We can no more afford the Tweedle Dee and Tweedle Dum politics of convenience now than we could, say, before the beginning of World War I, but in fairness to Barack Obama, he didn't create the wartime presidency. He stepped into the Bush administration's quagmire and, if anything, has done more to neutralize the militaristic paradigm by interjecting dialogue, a fresh concept given a series of run amok Republican cowboys.
Whoever said we don't have a three party system in the U.S. is dead wrong. His latest military misadventure, the most egregious since Chechnya, proves that Putin is also running for president as an Independent while, simultaneously, playing up American hypocrisy.
One thing that would be especially perilous to let slip through the cracks, though, remember that the former Russian president was with the KGB for many years. As we've seen from his crackdown of dissidents, esp. in Chechnya, Mr. Putin is quite adept at employing KGB tactics not unlike his American counterpart, Dick Cheney, who was recently outed by a high level CIA official for allegedly giving the command to forge a letter that falsely links Saddam Hussein to the 9/11 attacks. Fascinating, isn't it, how both executives, Cheney and Putin, have had extensive experience with the intelligence branches of their government, CIA and KGB, respectively.
Clearly, even a casual observer might find one or two forged letters intended as catalysts to what is seemingly a sudden, unexpected attempt to topple the regime of a Georgian leader friendly with the west, too. But, what is breathtaking is the degree of deception and bloodshed that both countries, the U.S. and Russia, have demonstrated in their gluttony for oil, and world domination.
Given that he has about five months left in office, the conflict in Georgia, manufactured or otherwise, may be Boy George's last stand-off before he rides off into the polluted sunset, and the GOP's best chance of occupying what was once a sovereign White House.
By way of update to this post: Reportedly, Russia has now decided to halt all military action against Georgia, a move which will distinguish Putin from his American nemesis. Of course, Sarkosy, the European Union, and the rest of the world isn't going to hold its breath, a dangerous pastime in these flip-flopping war zones.
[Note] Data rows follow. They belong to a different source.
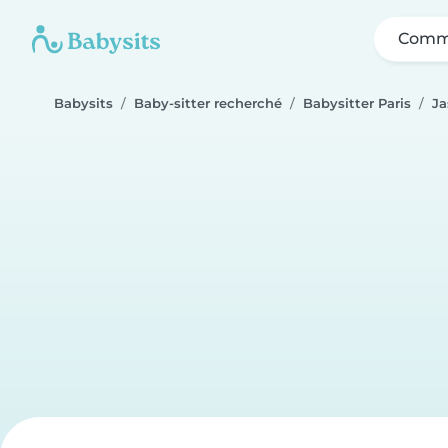
Comme
Babysits
Baby-sitter recherché
Babysitter Paris
J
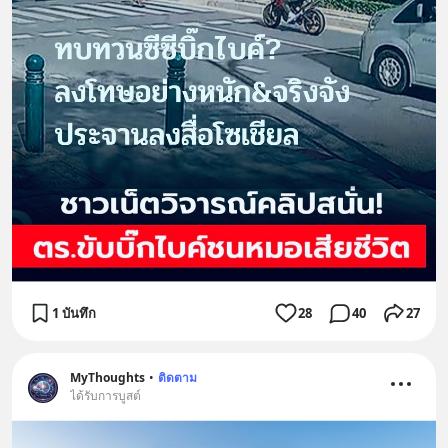
1 บันทึก
28
40
27
MyThoughts
•
ติดตาม
ได้รับการบูสต์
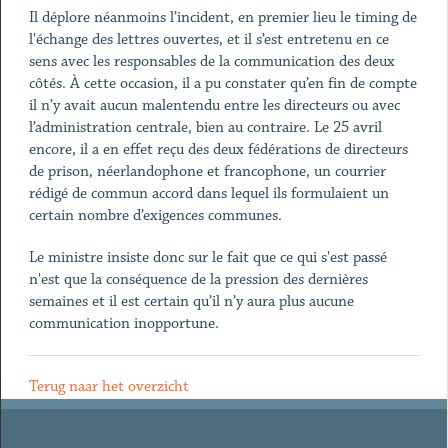
Il déplore néanmoins l’incident, en premier lieu le timing de
l'échange des lettres ouvertes, et il s’est entretenu en ce
sens avec les responsables de la communication des deux
côtés. À cette occasion, il a pu constater qu’en fin de compte
il n’y avait aucun malentendu entre les directeurs ou avec
l’administration centrale, bien au contraire. Le 25 avril
encore, il a en effet reçu des deux fédérations de directeurs
de prison, néerlandophone et francophone, un courrier
rédigé de commun accord dans lequel ils formulaient un
certain nombre d’exigences communes.
Le ministre insiste donc sur le fait que ce qui s'est passé
n'est que la conséquence de la pression des dernières
semaines et il est certain qu’il n’y aura plus aucune
communication inopportune.
Terug naar het overzicht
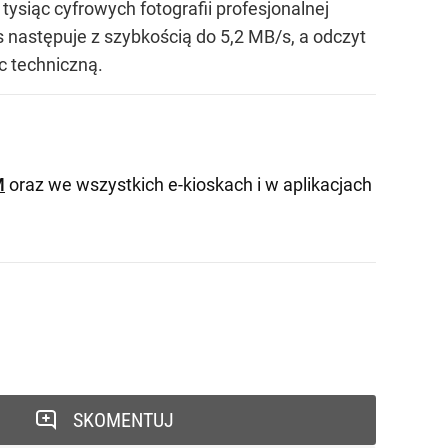
ysiąc cyfrowych fotografii profesjonalnej
is następuje z szybkością do 5,2 MB/s, a odczyt
c techniczną.
M
oraz we wszystkich e-kioskach i w aplikacjach
SKOMENTUJ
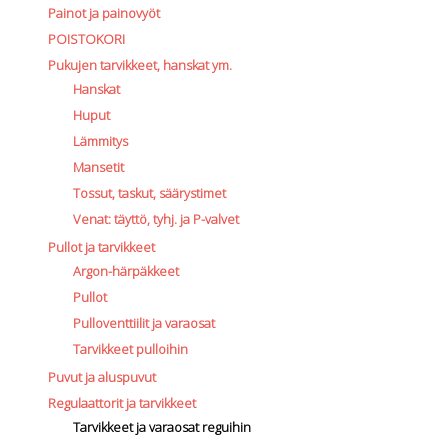
Painot ja painovyöt
POISTOKORI
Pukujen tarvikkeet, hanskat ym.
Hanskat
Huput
Lämmitys
Mansetit
Tossut, taskut, säärystimet
Venat: täyttö, tyhj. ja P-valvet
Pullot ja tarvikkeet
Argon-härpäkkeet
Pullot
Pulloventtiilit ja varaosat
Tarvikkeet pulloihin
Puvut ja aluspuvut
Regulaattorit ja tarvikkeet
Tarvikkeet ja varaosat reguihin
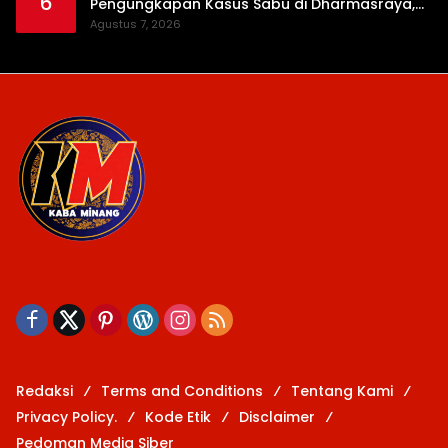
6
Pengungkapan Kasus Sabu di Dharmasraya,
Timbangan Digital hingga Bong Disita
Agustus 7, 2026
Redaksi
Terms and Conditions
Tentang Kami
Privacy Policy.
Kode Etik
Disclaimer
Pedoman Media Siber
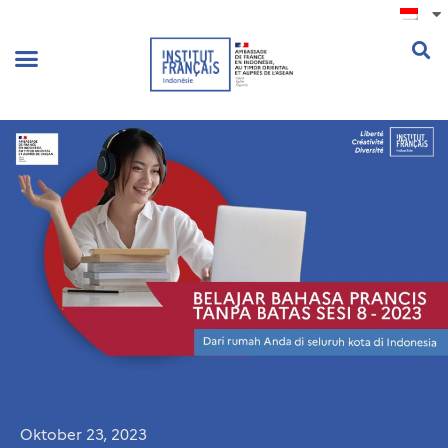
.
Oktober 23, 2023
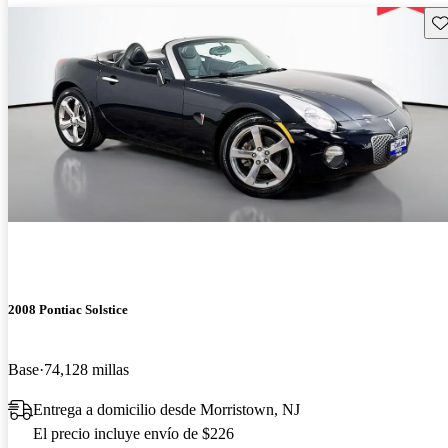
Gu
2008 Pontiac Solstice
Base
74,128 millas
Entrega a domicilio desde Morristown, NJ
El precio incluye envío de $226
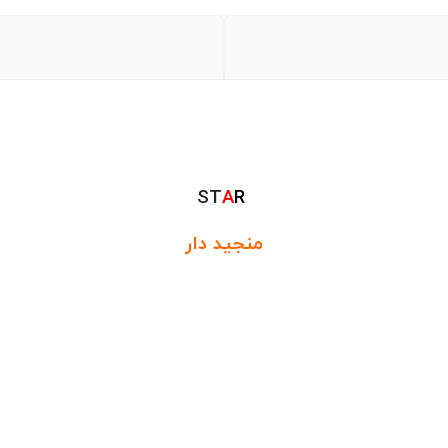
ST
A
R
منجید دار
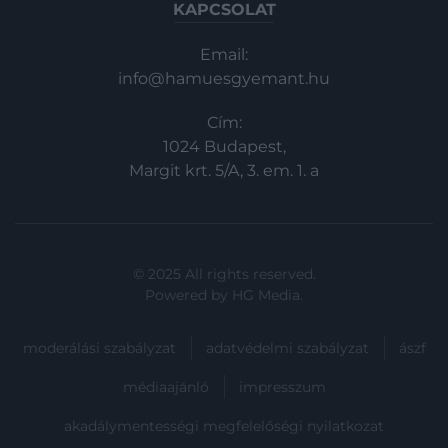
KAPCSOLAT
Email:
info@hamuesgyemant.hu
Cím:
1024 Budapest,
Margit krt. 5/A, 3. em. 1. a
© 2025 All rights reserved.
Powered by
HG Media
.
moderálási szabályzat
adatvédelmi szabályzat
ászf
médiaajánló
impresszum
akadálymentességi megfelelőségi nyilatkozat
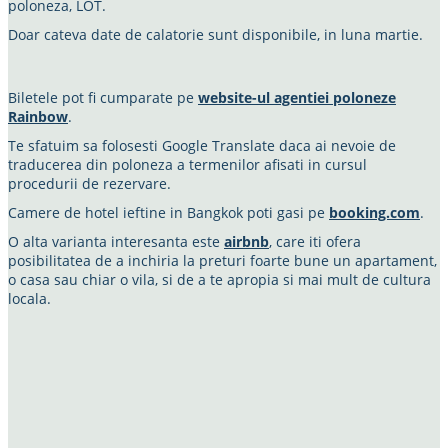
poloneza, LOT.
Doar cateva date de calatorie sunt disponibile, in luna martie.
Biletele pot fi cumparate pe
website-ul agentiei poloneze
Rainbow
.
Te sfatuim sa folosesti Google Translate daca ai nevoie de
traducerea din poloneza a termenilor afisati in cursul
procedurii de rezervare.
Camere de hotel ieftine in Bangkok poti gasi pe
booking.com
.
O alta varianta interesanta este
airbnb
, care iti ofera
posibilitatea de a inchiria la preturi foarte bune un apartament,
o casa sau chiar o vila, si de a te apropia si mai mult de cultura
locala.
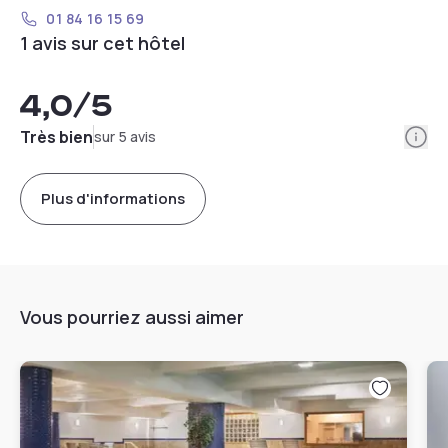
01 84 16 15 69
1 avis sur cet hôtel
4,0
/5
Info
Très bien
sur 5 avis
Plus d'informations
Vous pourriez aussi aimer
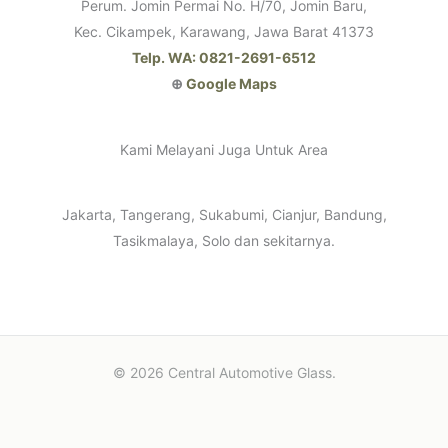
Perum. Jomin Permai No. H/70, Jomin Baru,
Kec. Cikampek, Karawang, Jawa Barat 41373
Telp. WA: 0821-2691-6512
⊕
Google Maps
Kami Melayani Juga Untuk Area
Jakarta, Tangerang, Sukabumi, Cianjur, Bandung,
Tasikmalaya, Solo dan sekitarnya.
© 2026 Central Automotive Glass.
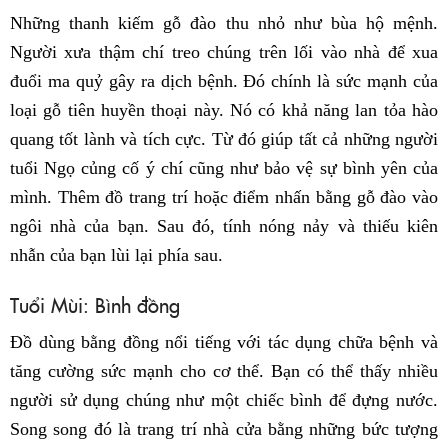
Những thanh kiếm gỗ đào thu nhỏ như bùa hộ mệnh.
Người xưa thậm chí treo chúng trên lối vào nhà để xua
đuổi ma quỷ gây ra dịch bệnh. Đó chính là sức mạnh của
loại gỗ tiên huyền thoại này. Nó có khả năng lan tỏa hào
quang tốt lành và tích cực. Từ đó giúp tất cả những người
tuổi Ngọ củng cố ý chí cũng như bảo vệ sự bình yên của
mình. Thêm đồ trang trí hoặc điểm nhấn bằng gỗ đào vào
ngôi nhà của bạn. Sau đó, tính nóng nảy và thiếu kiên
nhẫn của bạn lùi lại phía sau.
Tuổi Mùi: Bình đồng
Đồ dùng bằng đồng nổi tiếng với tác dụng chữa bệnh và
tăng cường sức mạnh cho cơ thể. Bạn có thể thấy nhiều
người sử dụng chúng như một chiếc bình để đựng nước.
Song song đó là trang trí nhà cửa bằng những bức tượng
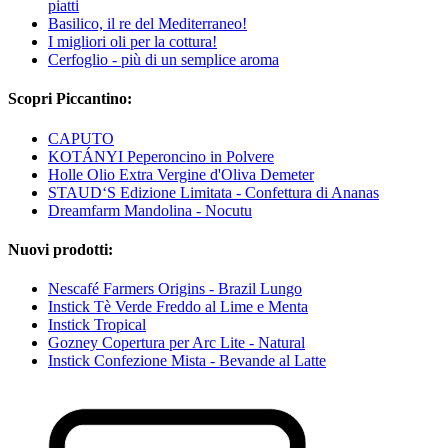
piatti
Basilico, il re del Mediterraneo!
I migliori oli per la cottura!
Cerfoglio - più di un semplice aroma
Scopri Piccantino:
CAPUTO
KOTÁNYI Peperoncino in Polvere
Holle Olio Extra Vergine d'Oliva Demeter
STAUD‘S Edizione Limitata - Confettura di Ananas
Dreamfarm Mandolina - Nocutu
Nuovi prodotti:
Nescafé Farmers Origins - Brazil Lungo
Instick Tè Verde Freddo al Lime e Menta
Instick Tropical
Gozney Copertura per Arc Lite - Natural
Instick Confezione Mista - Bevande al Latte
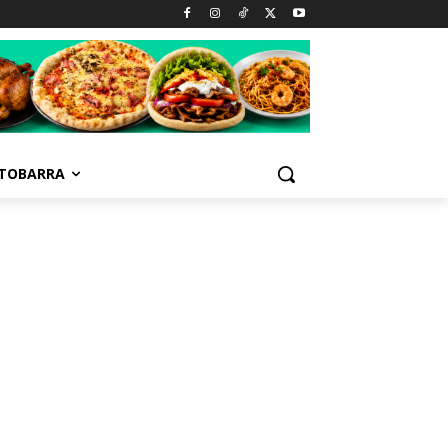
TOBARRA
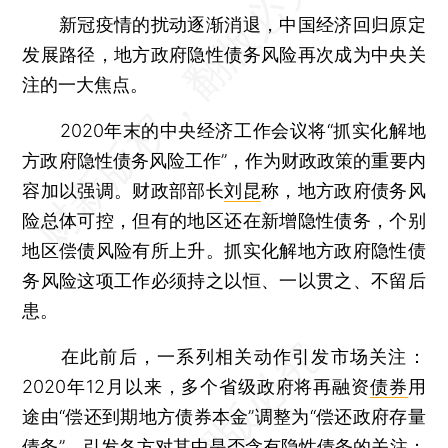
新冠疫情的扰动逐渐消退，中国经济回归原定
发展路径，地方政府隐性债务风险再次成为中央关
注的一大焦点。
2020年末的中央经济工作会议将“抓实化解地
方政府隐性债务风险工作”，作为财政政策的重要内
容加以强调。财政部部长
刘昆
称，地方政府债务风
险总体可控，但有的地区还在新增隐性债务，个别
地区偿债风险有所上升。抓实化解地方政府隐性债
务风险这项工作必须持之以恒、一以贯之、不留后
患。
在此前后，一系列相关动作引发市场关注：
2020年12月以来，多个省级政府将再融资
债券
用
途由“偿还到期地方债券本金”调整为“偿还政府存量
债务”，引发各方对其中是否含有隐性债务的关注；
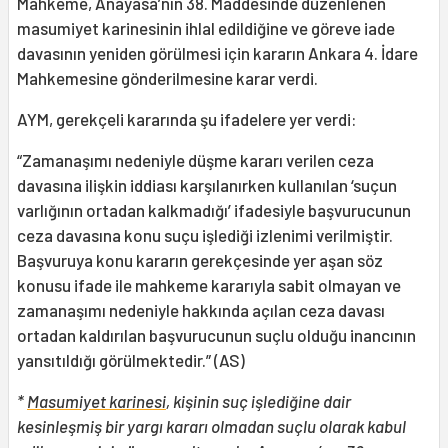
Mahkeme, Anayasa’nın 38. Maddesinde düzenlenen
masumiyet karinesinin ihlal edildiğine ve göreve iade
davasının yeniden görülmesi için kararın Ankara 4. İdare
Mahkemesine gönderilmesine karar verdi.
AYM, gerekçeli kararında şu ifadelere yer verdi:
“Zamanaşımı nedeniyle düşme kararı verilen ceza
davasına ilişkin iddiası karşılanırken kullanılan ‘suçun
varlığının ortadan kalkmadığı’ ifadesiyle başvurucunun
ceza davasına konu suçu işlediği izlenimi verilmiştir.
Başvuruya konu kararın gerekçesinde yer aşan söz
konusu ifade ile mahkeme kararıyla sabit olmayan ve
zamanaşımı nedeniyle hakkında açılan ceza davası
ortadan kaldırılan başvurucunun suçlu olduğu inancının
yansıtıldığı görülmektedir.” (AS)
*
Masumiyet karinesi
, kişinin suç işlediğine dair
kesinleşmiş bir yargı kararı olmadan suçlu olarak kabul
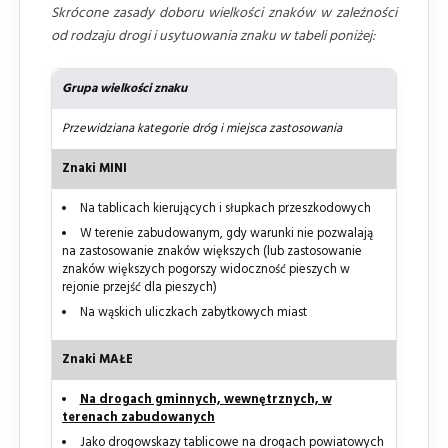
Skrócone zasady doboru wielkości znaków w zależności
od rodzaju drogi i usytuowania znaku w tabeli poniżej:
Grupa wielkości znaku
Przewidziana kategorie dróg i miejsca zastosowania
Znaki MINI
Na tablicach kierujących i słupkach przeszkodowych
W terenie zabudowanym, gdy warunki nie pozwalają
na zastosowanie znaków większych (lub zastosowanie
znaków większych pogorszy widoczność pieszych w
rejonie przejść dla pieszych)
Na wąskich uliczkach zabytkowych miast
Znaki MAŁE
Na drogach gminnych, wewnętrznych, w
terenach zabudowanych
Jako drogowskazy tablicowe na drogach powiatowych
Apparently, the idea of running as an Independent in the U.S. presidential elections doesn't sit well with the Russian prime minister. Maybe, he'll consider running, instead, as John McCain's vice-president. How's that for bipartisanship? (bipolarship?)
If you're old enough to read this, you're a witness to what living in the post-detente era really means. The military option has been the default position for more than half a century. If Bush, Cheney, and Putin have their way, it will be the de facto modus operandi for generations to come.